Considering what Voros has had to overcome in his young career, the Devils have to be thrilled at how he has developed. Now standing at 6’4, 190 lbs, Voros is an intimidating presence and has shown the ability to contribute offensively at times, while slowly improving the defensive aspects of his game. Voros may need at least one more year of development time in the AHL, but he appears to be on the right track to forging out an NHL career as a role-playing checker that can contribute in a variety of ways.

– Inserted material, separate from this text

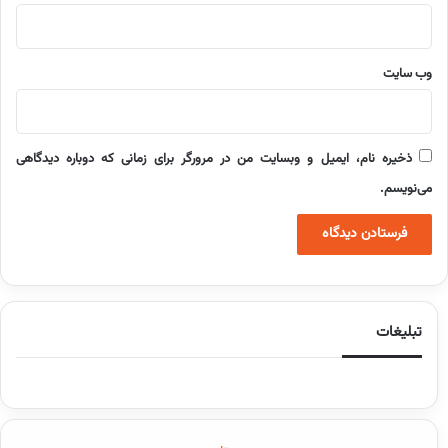
وب‌ سایت
ذخیره نام، ایمیل و وبسایت من در مرورگر برای زمانی که دوباره دیدگاهی
می‌نویسم.
تبلیغات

Evgeny Gamalej, D – 8th round, 252nd overall (Russia)
Status: NHL Bust
NHL Games Played: 0

With the third last draft pick in the draft, the Devils went to Russia for a third time when they took defenseman Evgeny Gamalej. The now 6’4 Russian blueliner has remained in Russia since being drafted and there is no record of him playing hockey since 2003-04 when he played 12 games with the Russian club team Soviet Wings. Most selections made this late don’t often pan out, and Gamalej is definitely an example of that.

Summary

The 2001 draft did not churn out the type of players that the Devils had hoped. Tuomas Pihlman and Aaron Voros are the only two players selected by the team that are remotely close to making it in the NHL, and when or if they do make it to the big show, they likely won’t be more than role or bit type players. This Devils draft class saw an unusually high amount of bust picks, something that normally does not happen to a franchise that prides itself in having success at the draft table.